* Data for processing
● ● ●

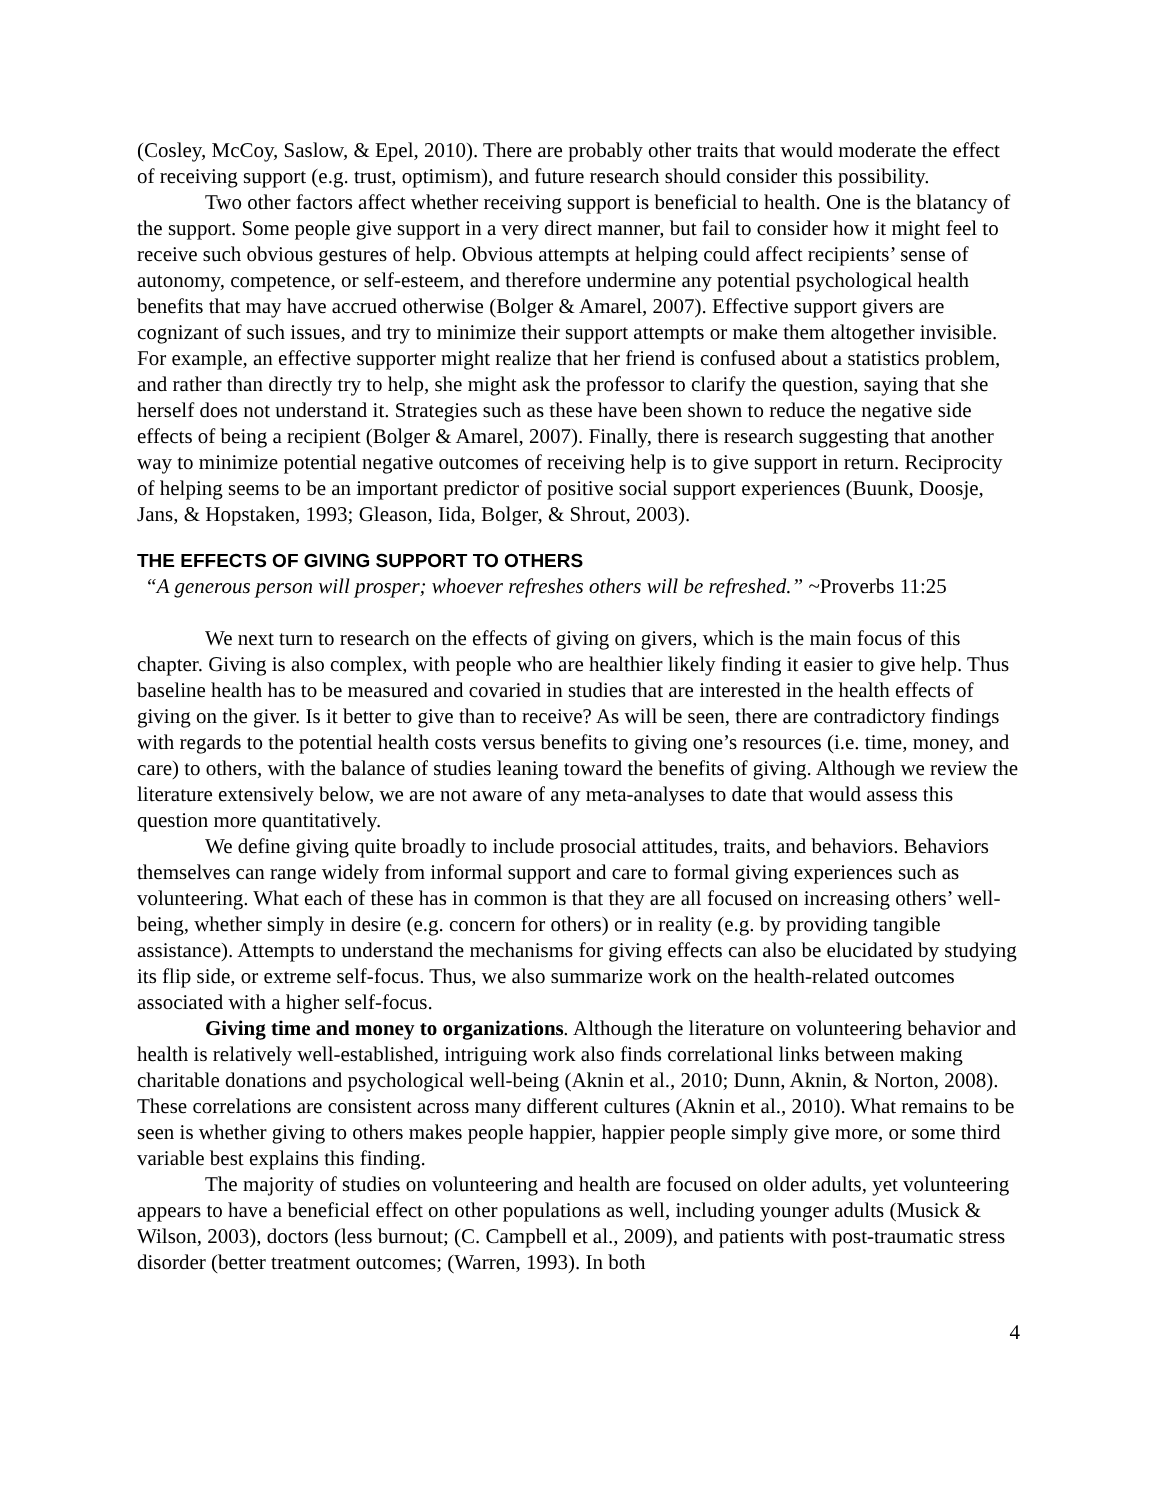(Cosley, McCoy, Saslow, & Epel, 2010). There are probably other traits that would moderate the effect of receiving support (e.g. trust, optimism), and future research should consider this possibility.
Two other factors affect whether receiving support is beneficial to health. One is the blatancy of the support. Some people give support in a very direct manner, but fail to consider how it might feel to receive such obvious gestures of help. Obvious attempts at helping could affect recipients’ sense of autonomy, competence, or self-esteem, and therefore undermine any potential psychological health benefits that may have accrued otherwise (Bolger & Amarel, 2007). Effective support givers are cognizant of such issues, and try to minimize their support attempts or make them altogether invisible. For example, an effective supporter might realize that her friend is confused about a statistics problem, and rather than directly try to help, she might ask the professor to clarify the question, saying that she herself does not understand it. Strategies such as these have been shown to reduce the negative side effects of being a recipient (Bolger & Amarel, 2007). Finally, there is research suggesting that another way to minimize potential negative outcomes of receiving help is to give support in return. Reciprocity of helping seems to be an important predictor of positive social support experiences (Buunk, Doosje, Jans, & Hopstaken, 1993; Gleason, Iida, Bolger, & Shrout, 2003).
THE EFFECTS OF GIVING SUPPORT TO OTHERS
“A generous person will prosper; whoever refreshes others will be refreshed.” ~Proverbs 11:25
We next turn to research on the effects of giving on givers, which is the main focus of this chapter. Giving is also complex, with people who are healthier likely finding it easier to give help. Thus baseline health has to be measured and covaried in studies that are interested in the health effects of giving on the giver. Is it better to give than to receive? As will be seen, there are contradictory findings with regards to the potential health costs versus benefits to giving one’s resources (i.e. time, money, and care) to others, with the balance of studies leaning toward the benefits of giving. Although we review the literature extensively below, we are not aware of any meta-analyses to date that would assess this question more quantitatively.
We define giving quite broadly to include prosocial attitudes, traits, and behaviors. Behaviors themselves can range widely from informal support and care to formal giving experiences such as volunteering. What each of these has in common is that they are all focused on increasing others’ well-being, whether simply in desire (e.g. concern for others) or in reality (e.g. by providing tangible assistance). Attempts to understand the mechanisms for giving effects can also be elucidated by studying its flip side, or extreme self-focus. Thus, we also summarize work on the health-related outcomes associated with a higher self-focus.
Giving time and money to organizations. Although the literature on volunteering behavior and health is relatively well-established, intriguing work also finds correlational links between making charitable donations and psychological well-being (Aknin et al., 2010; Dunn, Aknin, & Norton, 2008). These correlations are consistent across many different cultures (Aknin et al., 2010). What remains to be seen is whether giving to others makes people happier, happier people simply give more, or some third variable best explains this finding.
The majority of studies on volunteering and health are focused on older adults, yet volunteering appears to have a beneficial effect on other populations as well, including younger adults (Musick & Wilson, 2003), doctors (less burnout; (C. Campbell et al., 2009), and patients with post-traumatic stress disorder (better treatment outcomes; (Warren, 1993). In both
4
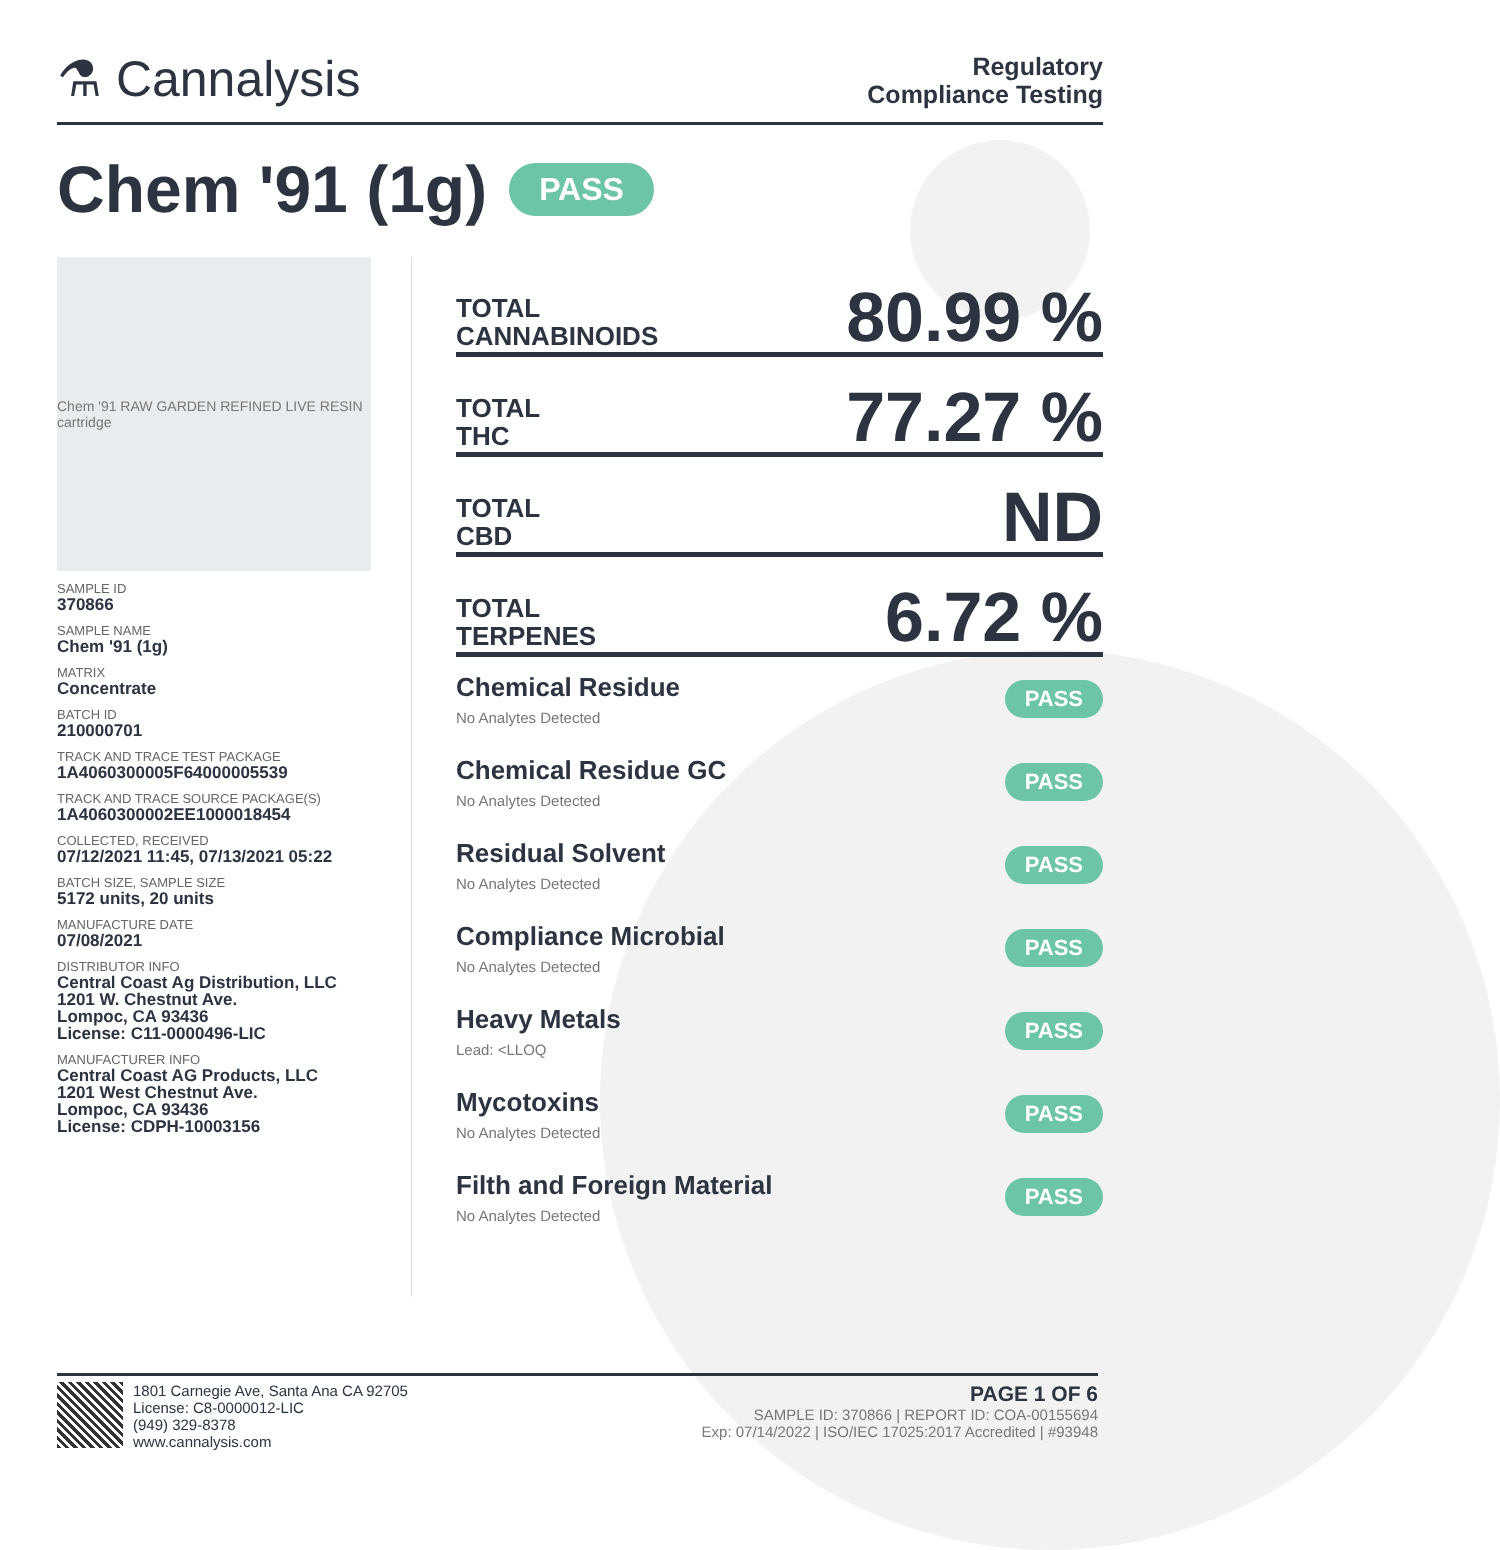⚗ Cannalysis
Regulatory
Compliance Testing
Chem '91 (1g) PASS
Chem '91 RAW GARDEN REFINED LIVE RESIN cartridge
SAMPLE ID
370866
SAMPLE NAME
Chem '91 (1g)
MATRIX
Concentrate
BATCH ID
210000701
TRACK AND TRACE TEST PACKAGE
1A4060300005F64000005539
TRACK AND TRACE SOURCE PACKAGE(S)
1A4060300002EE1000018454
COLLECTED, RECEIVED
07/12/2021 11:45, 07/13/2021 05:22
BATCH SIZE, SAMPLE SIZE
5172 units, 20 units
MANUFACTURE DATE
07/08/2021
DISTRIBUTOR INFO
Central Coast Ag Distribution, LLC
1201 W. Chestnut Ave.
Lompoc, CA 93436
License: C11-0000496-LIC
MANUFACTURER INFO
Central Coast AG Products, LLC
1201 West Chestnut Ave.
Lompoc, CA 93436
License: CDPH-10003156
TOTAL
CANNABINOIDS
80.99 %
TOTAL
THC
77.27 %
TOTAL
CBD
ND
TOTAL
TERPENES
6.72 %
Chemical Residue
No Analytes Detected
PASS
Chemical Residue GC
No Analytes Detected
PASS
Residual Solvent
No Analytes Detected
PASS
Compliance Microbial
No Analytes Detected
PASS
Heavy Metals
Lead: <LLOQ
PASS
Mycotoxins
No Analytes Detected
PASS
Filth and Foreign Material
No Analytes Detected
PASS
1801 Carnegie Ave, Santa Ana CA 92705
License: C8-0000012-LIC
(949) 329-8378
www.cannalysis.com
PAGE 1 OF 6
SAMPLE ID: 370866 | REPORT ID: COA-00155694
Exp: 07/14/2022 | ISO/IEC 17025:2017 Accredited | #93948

● ● ●

* What is being asked
In the copy, include each line from the start of the material through the line with "generous person will", word for word, but none of the pictures.

* Exercise result
(Cosley, McCoy, Saslow, & Epel, 2010). There are probably other traits that would moderate the effect of receiving support (e.g. trust, optimism), and future research should consider this possibility.
Two other factors affect whether receiving support is beneficial to health. One is the blatancy of the support. Some people give support in a very direct manner, but fail to consider how it might feel to receive such obvious gestures of help. Obvious attempts at helping could affect recipients’ sense of autonomy, competence, or self-esteem, and therefore undermine any potential psychological health benefits that may have accrued otherwise (Bolger & Amarel, 2007). Effective support givers are cognizant of such issues, and try to minimize their support attempts or make them altogether invisible. For example, an effective supporter might realize that her friend is confused about a statistics problem, and rather than directly try to help, she might ask the professor to clarify the question, saying that she herself does not understand it. Strategies such as these have been shown to reduce the negative side effects of being a recipient (Bolger & Amarel, 2007). Finally, there is research suggesting that another way to minimize potential negative outcomes of receiving help is to give support in return. Reciprocity of helping seems to be an important predictor of positive social support experiences (Buunk, Doosje, Jans, & Hopstaken, 1993; Gleason, Iida, Bolger, & Shrout, 2003).
THE EFFECTS OF GIVING SUPPORT TO OTHERS
“A generous person will prosper; whoever refreshes others will be refreshed.” ~Proverbs 11:25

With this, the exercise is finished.